Alors qu’il allait s’éloigner, Helena le retint par le bras.
— Où nous reverrons-nous maintenant, sir Robert ? demanda-t-elle dans un souffle.
— Je trouverai un endroit.
Robert se pencha pour l’embrasser tendrement puis il sortit de leur cachette, Helena sur ses talons. Il colla son oreille à la porte. Tout était silencieux. L’escalier était désert. Il se tourna pour lui adresser un sourire rassurant et sortit en laissant la porte entrebâillée. Il montait l’escalier en remerciant le Seigneur pour ces piles de sacs lorsqu’il entendit deux hommes descendre. Il faillit faire demi-tour, mais il n’en avait plus le temps et il devait donner une chance à Helena de s’enfuir. Les voix lui feraient comprendre qu’il lui fallait descendre et non monter.
Les bottes apparurent en premier, couvertes de poussière. Un surcot rayé bleu et blanc, taché et décoré de petits oiseaux rouges, venait ensuite. L’espace d’un instant, à la vue du blason, Robert crut avoir affaire au comte de Pembroke lui-même, mais c’est le visage dur et anguleux de son fils qui lui fit face.
Aymer de Valence s’arrêta net. Une barbe naissante couvrait son menton d’un chaume noir et on lui avait récemment recousu une plaie à la joue. Un écuyer se tenait derrière lui, un sac passé par-dessus l’épaule et les bras chargés de linges sanglants. Le surcot d’Aymer était également maculé de sang, au point qu’il cachait presque les oiseaux rouges.

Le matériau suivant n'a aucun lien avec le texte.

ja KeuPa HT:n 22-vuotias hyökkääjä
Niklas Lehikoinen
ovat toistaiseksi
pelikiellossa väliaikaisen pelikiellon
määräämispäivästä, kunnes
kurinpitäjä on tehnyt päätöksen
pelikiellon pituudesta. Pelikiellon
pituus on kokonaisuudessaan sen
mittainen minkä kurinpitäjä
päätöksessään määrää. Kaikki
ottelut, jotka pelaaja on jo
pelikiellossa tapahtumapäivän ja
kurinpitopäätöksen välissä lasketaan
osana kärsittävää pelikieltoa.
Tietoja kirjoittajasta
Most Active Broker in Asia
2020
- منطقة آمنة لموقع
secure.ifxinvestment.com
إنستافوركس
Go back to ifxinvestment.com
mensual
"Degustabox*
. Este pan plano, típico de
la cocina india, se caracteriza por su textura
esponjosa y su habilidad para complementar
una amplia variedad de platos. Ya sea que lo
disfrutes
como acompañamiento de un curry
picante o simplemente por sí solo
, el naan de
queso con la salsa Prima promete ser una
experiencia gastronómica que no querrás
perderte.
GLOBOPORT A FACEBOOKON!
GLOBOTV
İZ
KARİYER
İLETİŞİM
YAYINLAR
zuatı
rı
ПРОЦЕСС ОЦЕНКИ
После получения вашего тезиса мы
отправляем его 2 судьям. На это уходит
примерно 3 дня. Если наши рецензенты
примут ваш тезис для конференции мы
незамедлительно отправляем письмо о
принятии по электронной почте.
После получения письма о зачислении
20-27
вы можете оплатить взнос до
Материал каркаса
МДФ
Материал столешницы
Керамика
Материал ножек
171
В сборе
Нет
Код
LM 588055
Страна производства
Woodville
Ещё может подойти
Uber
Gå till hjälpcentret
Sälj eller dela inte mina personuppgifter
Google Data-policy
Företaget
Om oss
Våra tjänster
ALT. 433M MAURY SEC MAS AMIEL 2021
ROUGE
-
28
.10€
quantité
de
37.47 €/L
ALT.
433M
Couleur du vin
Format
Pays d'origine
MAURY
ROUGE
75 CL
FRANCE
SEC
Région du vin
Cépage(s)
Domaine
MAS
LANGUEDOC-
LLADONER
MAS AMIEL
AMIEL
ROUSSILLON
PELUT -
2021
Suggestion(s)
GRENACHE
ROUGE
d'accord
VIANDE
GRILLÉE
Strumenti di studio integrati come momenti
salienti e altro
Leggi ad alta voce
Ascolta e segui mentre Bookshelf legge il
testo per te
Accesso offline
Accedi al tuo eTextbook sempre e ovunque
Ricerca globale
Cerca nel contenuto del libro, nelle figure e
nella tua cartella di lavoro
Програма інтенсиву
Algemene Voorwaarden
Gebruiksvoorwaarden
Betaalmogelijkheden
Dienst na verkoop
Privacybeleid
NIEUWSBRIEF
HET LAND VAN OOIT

— On m’a dit que nous logions ici, dit Aymer d’une voix sèche à son écuyer.
— C’est exact, sir, répondit l’homme avec un regard circonspect sur Robert.
Il y avait un recoin quelques marches plus haut, là où une meurtrière donnait sur l’estuaire. Robert s’y enfonça pour les laisser passer.
— Je vous en prie, allez-y, dit-il sans baisser les yeux.
Aymer hésita, puis il reprit sa descente avec l’écuyer, dans l’âcre odeur de sang. Robert escalada les marches sans se retourner et ne souffla qu’après avoir poussé la porte de la tour et être sorti dans le vent cinglant.